IEAT resident, Professor Fabiana de Menezes Soares Graduated in Law from the Federal University of Minas Gerais (1991), Master in Law from the Federal University of Minas Gerais (1995- Administrative Law) and Doctor in Law from the Federal University of Minas Gerais (2002) – Philosophy of Law), with an internship abroad (SWE Scholarship -Sandwich Doctorate/CAPES) at the Department of Public and Procedural Law at the University of Genoa along with the Doctorate in “Methods and Techniques for Training and Evaluation of Laws” (1997-1998) . She was Prof. Adjunct at the Federal University of Viçosa (1992-2004), and is currently Prof. Associate IV of the Federal University of Minas Gerais Law School, on an Exclusive Dedication basis, where she teaches undergraduate and graduate classes Canadian. Has experience in the area of law, with emphasis on administrative law. It operates at the intersection between reflection on the production of law and the instruments and techniques for optimizing its effectiveness. Its themes are basically articulated in the following domains: real knowledge of the law, decoding the language of law, production of law and effectiveness of fundamental rights, theory of legislation and law and technology. From February 2008 to January 2009, she was associated with CETEL/Faculty of Law at the University of Geneva, where she developed theoretical and field research (Ministry of Justice-OFF/Bern) in the area of instruments for assessing the impact of legislation in the post-constitutional stage. doctoral program financed by CAPES (six months) whose project was also approved by Cnpq (2007 notice). At UFMG, since 2006, she has coordinated the Observatory for the quality of the law, a research project linked to the Graduate Program in Law. She is on the advisory board of the IAL – International Association of Legislation (http://www.ial-online.org). She was a Productivity Scholar in Technological Development and Innovative Extension – DT – Inova Defense Project (Complex normative systems and the right to food. 2012-2013) Cnpq. She coordinates the Digital Inclusion Nucleus of the Human Rights Clinic of the Faculty of Law of UFMG (2015). Professor invited by ULAVAL/Canada in the Chair of Food Diversity (2015).
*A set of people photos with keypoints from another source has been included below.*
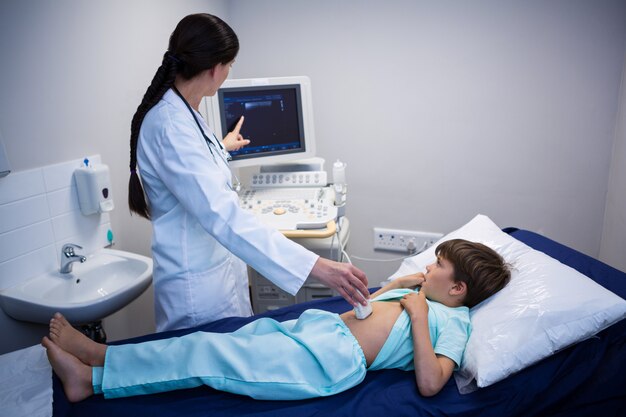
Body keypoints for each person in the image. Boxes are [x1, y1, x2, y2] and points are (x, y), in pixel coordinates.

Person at [127, 13, 368, 331]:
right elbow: (222, 214)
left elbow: (192, 173)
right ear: (216, 68)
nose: (227, 73)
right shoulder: (170, 124)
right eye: (230, 65)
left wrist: (222, 147)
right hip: (196, 293)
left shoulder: (185, 112)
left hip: (217, 277)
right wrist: (316, 266)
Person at [43, 239, 511, 402]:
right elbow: (370, 306)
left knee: (209, 353)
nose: (427, 269)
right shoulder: (419, 290)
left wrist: (418, 309)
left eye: (436, 268)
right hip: (319, 330)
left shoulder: (453, 321)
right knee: (213, 339)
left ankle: (96, 375)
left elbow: (430, 382)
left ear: (457, 290)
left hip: (330, 361)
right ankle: (105, 360)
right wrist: (399, 287)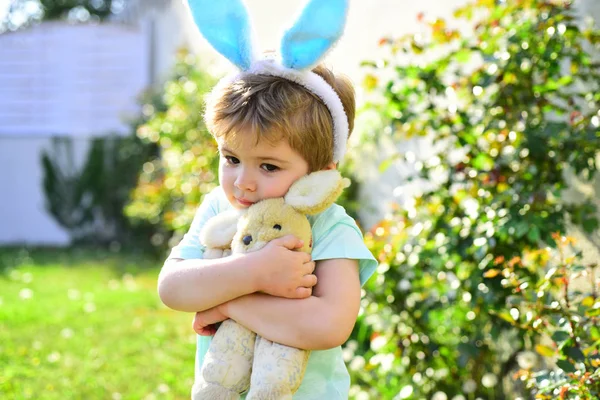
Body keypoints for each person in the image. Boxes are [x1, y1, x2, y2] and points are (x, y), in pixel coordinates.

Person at [158, 0, 377, 398]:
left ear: (320, 174)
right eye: (232, 158)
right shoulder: (219, 210)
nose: (243, 182)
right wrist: (255, 274)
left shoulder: (330, 225)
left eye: (269, 167)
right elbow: (173, 287)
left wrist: (226, 304)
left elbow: (328, 325)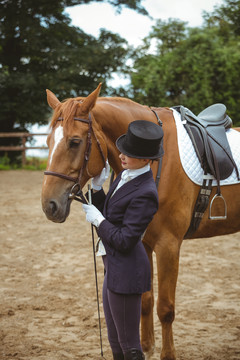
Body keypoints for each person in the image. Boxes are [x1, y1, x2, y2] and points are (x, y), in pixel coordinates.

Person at [82, 120, 164, 360]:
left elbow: (125, 239)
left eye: (130, 153)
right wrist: (97, 191)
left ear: (146, 159)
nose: (121, 155)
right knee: (115, 342)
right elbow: (113, 215)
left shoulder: (146, 192)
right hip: (113, 268)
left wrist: (98, 221)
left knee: (130, 346)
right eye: (123, 150)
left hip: (128, 272)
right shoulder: (124, 176)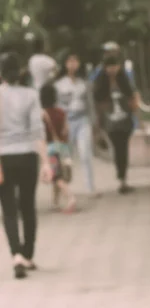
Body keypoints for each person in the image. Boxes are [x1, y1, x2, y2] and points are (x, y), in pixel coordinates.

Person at [0, 52, 53, 279]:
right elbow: (36, 131)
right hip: (28, 155)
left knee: (9, 209)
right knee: (28, 205)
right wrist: (46, 162)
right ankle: (28, 254)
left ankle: (16, 255)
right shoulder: (31, 94)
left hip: (4, 157)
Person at [93, 54, 140, 194]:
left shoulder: (124, 80)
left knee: (123, 148)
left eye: (115, 66)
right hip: (110, 122)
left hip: (125, 121)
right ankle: (121, 177)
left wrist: (137, 117)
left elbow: (132, 99)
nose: (113, 69)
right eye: (110, 66)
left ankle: (122, 178)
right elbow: (97, 103)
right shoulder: (100, 83)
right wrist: (98, 124)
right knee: (118, 148)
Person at [54, 51, 97, 196]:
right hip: (67, 121)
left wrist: (94, 121)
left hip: (83, 119)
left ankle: (90, 187)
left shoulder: (83, 83)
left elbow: (90, 104)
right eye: (69, 61)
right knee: (67, 156)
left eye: (75, 60)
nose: (73, 64)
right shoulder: (59, 85)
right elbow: (57, 106)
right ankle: (65, 187)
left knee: (85, 153)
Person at [40, 83, 77, 213]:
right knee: (58, 174)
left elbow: (41, 135)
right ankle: (55, 202)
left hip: (51, 149)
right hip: (63, 147)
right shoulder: (61, 112)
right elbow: (66, 130)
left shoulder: (42, 114)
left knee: (56, 177)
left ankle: (71, 198)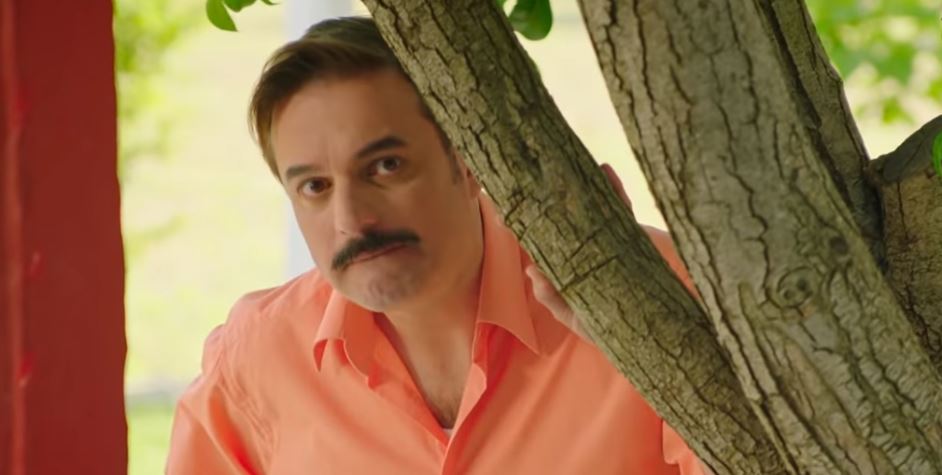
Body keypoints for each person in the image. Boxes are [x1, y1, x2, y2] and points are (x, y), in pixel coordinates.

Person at [167, 16, 708, 475]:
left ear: (469, 160)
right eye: (315, 187)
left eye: (386, 166)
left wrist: (657, 347)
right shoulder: (258, 359)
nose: (351, 220)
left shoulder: (653, 291)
She coordinates the Project on the impact of the New Science, Technology & Innovation Code (Fapemig-2016).


PROJECT: AGROFOOD STANDARDS IN PERSPECTIVE: TRANSVERSALITY, CULTURE AND SOCIETY.

Several layers of analysis beyond plant health, animal health and food security interpenetrate and temper this act of survival, sometimes highly efficient in identifying the origin of human “being” and “being”. around 10,000 years ago the first cultivation and breeding systems appeared and even today around 80% of the farmers in Africa, in Asia and Latin America around 40 to 60% use manual instruments and less than 30% of animal traction despite of the development of modern agriculture (MAZOYER & ROUDART, 2008). In addition to the strange invisibility of the Agro-Food Law, the study of its normativity signals contexts of scarcity, hunger, privileged access to food and its varieties, and also exposes a secret expression of normativities of the nature of etiquette that allow us to make inferences about the types of society, who sat at the table, the evolution of utensils and their uses: a chronicle of customs (source of law) from the perspective of food and the entire process that surrounds it. Law did not remain alien to the discipline of access to food, despite of its absence in the curricula of the Faculties: food as a cultural phenomenon whose Luso-Brazilian path mixes a meeting of civilizations and traditional Greco-Roman, African, Arab, indigenous knowledge (SOARES & MACEDO, 2010) offers hermeneutic keys on tolerance, religion, customs, social hierarchy, intangible heritage that emerge from the core of the social fabric and point to meta-normative understanding possibilities for for global problems.